Para obras futuristas e contemporâneas, é necessário pesquisar a geografia e cultura da região onde a história vai se passar. Como já falei em outras ocasiões, não faz sentido falar sobre o presente ou prever o futuro sem entender o presente. Conhecer uma versão estereotipada e incompleta do passado e querer prever em cima disso não vai dar certo, assim como ignorar a urbanização e industrialização do Nordeste para retratar o presente.

Fazer leitura sensível é uma boa, mas leitura sensível mesmo, e não pedir para o coleguinha nordestino passar raiva com a sua obra de graça. Pague, pelo menos.

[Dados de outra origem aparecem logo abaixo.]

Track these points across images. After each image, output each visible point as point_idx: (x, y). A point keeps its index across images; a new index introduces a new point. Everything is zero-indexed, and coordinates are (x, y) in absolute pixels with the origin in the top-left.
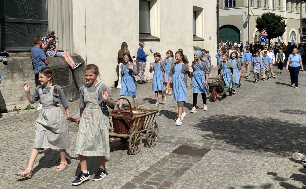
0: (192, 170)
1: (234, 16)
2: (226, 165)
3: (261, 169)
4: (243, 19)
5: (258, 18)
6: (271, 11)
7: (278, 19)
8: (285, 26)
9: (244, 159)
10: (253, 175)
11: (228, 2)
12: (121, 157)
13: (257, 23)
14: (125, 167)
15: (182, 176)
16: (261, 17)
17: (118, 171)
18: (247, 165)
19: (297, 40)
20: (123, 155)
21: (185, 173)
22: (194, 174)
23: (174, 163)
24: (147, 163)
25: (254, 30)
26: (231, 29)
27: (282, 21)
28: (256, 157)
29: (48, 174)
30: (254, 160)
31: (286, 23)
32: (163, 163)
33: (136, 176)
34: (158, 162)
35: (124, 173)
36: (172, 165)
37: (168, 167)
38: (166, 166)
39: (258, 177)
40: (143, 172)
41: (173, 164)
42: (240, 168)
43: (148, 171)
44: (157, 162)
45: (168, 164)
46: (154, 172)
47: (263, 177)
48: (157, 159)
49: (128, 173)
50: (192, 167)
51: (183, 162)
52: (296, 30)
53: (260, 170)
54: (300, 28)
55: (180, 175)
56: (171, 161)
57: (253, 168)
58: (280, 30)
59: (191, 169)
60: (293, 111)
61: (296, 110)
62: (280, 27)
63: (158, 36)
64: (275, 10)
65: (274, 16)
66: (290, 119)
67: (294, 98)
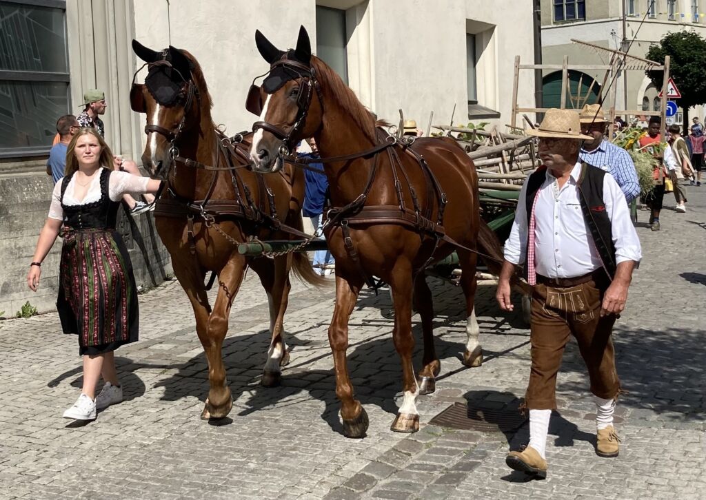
0: (487, 468)
2: (581, 454)
3: (680, 464)
6: (688, 29)
9: (629, 438)
10: (657, 480)
11: (565, 7)
12: (289, 438)
14: (302, 464)
15: (461, 486)
16: (660, 47)
17: (287, 474)
18: (641, 452)
20: (295, 432)
21: (469, 477)
22: (493, 479)
23: (436, 451)
24: (363, 452)
25: (640, 83)
28: (664, 432)
29: (97, 486)
30: (657, 439)
32: (405, 452)
33: (337, 485)
34: (393, 449)
35: (302, 480)
36: (432, 457)
37: (421, 462)
38: (415, 458)
39: (672, 483)
40: (353, 475)
41: (434, 455)
42: (620, 462)
43: (366, 473)
44: (389, 448)
45: (421, 454)
46: (384, 475)
47: (686, 483)
48: (390, 442)
49: (312, 480)
50: (487, 460)
51: (462, 449)
53: (676, 466)
55: (455, 482)
56: (428, 445)
57: (657, 459)
59: (484, 465)
63: (371, 108)
64: (698, 25)
65: (697, 42)
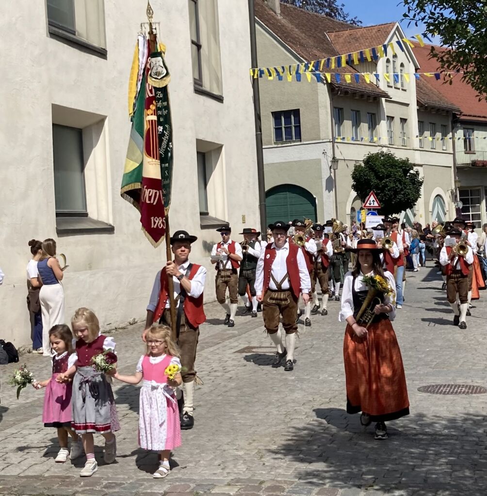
1: (300, 164)
4: (319, 170)
5: (356, 167)
6: (385, 150)
7: (401, 167)
8: (421, 183)
11: (283, 129)
13: (353, 178)
16: (363, 165)
19: (449, 215)
25: (348, 196)
26: (293, 195)
27: (412, 172)
31: (420, 177)
52: (445, 193)
54: (453, 187)
58: (409, 194)
60: (449, 388)
61: (456, 386)
62: (408, 188)
63: (108, 220)
64: (394, 146)
65: (393, 160)
66: (443, 407)
67: (449, 357)
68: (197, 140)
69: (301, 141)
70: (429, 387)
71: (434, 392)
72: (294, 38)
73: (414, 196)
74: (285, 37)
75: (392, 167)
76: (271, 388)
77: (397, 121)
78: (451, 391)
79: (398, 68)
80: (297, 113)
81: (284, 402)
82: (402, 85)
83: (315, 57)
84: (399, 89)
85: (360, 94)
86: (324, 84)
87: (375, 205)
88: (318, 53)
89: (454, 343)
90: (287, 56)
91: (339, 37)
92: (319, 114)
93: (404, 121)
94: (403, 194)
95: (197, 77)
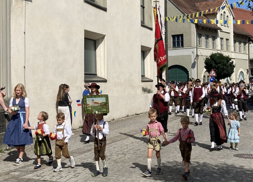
1: (183, 56)
4: (191, 59)
5: (206, 58)
6: (219, 52)
7: (226, 59)
8: (234, 66)
11: (176, 42)
13: (205, 63)
16: (209, 58)
19: (246, 80)
25: (203, 70)
26: (179, 70)
27: (230, 61)
31: (234, 64)
52: (244, 71)
54: (248, 68)
58: (229, 71)
60: (247, 156)
61: (250, 155)
62: (229, 68)
63: (105, 77)
64: (223, 50)
65: (222, 56)
66: (245, 164)
67: (247, 142)
68: (141, 46)
69: (183, 47)
70: (238, 155)
71: (240, 157)
72: (182, 5)
73: (231, 72)
74: (178, 5)
75: (222, 59)
76: (170, 151)
77: (225, 40)
78: (248, 157)
79: (226, 18)
80: (182, 35)
81: (175, 157)
82: (227, 25)
83: (190, 12)
84: (226, 26)
85: (209, 28)
86: (194, 24)
87: (214, 75)
88: (192, 11)
89: (249, 136)
90: (179, 12)
91: (201, 4)
92: (191, 36)
93: (227, 40)
94: (226, 71)
95: (142, 20)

                O que NÃO fazer

Tratar o Nordeste como um monólito. São nove estados, um caralhau de cidade, uma porrada de culturas e modos de falar diferentes, não sei quantos biomas. Não existe UM sotaque nordestino, não existe UMA cultura nordestina. Não tem como usar o Nordeste como um pano de fundo genérico para a história e achar que vai colar. Talvez cole, porque tem gente sem noção no mundo, mas certo não vai estar. E se você é nordestino e mora num estado, não adianta assumir que vai ser tudo igual em outro estado. Ceará é diferente da Bahia que é diferente do Piauí que é diferente do Maranhão.

Cuidado com os estereótipos relacionados a gente nordestina, mesmo que pareçam positivos. Tô de olho nesses baianos relaxados e engraçados, viu?

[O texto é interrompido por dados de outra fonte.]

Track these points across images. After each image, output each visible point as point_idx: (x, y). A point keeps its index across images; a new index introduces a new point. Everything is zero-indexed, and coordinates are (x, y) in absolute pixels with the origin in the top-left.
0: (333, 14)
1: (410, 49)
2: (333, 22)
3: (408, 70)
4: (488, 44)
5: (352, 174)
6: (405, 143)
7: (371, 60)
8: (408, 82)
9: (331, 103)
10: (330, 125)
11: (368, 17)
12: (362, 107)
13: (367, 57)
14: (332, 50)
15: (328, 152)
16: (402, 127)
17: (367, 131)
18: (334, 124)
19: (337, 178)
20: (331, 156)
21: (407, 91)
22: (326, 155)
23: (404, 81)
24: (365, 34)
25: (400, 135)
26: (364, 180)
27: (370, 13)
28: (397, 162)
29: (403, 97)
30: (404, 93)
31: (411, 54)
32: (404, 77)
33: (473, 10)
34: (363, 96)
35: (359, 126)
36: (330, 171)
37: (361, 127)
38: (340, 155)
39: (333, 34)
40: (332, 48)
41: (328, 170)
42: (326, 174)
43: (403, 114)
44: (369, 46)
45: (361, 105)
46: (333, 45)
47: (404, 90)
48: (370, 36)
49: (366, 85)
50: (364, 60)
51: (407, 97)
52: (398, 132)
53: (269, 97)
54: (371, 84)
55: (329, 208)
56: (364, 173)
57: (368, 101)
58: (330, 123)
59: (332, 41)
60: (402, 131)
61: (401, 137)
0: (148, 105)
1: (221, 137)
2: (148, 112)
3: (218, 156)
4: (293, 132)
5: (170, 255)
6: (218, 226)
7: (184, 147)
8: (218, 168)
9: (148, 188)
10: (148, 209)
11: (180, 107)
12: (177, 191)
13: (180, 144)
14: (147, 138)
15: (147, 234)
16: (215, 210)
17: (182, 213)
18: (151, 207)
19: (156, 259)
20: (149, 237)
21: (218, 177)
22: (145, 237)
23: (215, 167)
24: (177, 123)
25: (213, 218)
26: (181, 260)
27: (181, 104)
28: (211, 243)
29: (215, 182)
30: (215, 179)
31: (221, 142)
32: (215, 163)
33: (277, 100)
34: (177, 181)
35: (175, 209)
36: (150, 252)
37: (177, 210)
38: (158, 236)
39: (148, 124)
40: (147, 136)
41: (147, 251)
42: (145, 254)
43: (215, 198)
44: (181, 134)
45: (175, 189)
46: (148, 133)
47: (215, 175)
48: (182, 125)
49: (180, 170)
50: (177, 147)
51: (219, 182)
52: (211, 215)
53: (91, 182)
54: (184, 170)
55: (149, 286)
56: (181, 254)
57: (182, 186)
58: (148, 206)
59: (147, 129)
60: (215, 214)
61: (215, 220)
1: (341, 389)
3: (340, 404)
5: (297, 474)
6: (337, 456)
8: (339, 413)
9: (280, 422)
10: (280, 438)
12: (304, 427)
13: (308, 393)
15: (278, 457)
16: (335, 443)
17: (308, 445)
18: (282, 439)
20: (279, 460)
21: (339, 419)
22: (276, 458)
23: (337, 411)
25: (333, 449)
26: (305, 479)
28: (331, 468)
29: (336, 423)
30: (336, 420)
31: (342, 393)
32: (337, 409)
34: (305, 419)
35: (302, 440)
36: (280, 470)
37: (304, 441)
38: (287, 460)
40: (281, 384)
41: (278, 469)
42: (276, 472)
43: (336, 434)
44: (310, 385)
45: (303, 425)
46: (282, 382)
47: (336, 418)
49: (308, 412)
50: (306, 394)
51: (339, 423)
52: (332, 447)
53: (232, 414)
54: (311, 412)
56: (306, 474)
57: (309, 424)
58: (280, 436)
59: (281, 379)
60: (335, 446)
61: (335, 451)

                Por último, uma reflexão

Não existe representatividade regional sem material feito pelas pessoas da região. Representatividade em primeiro lugar deveria ser não representar no papel, e sim passar o microfone, deixar a gente falar.

Caso você que esteja lendo não seja nordestino, quantos autores nordestinos você leu? Quantos você divulga? Quantos você acompanha o trabalho? Quantos você chama para participar dos seus projetos?

Se a resposta para essa pergunta for quase nenhum (ou, deus me dibre, NENHUM), então você já sabe por onde começar a representar o Nordeste de um jeito que preste.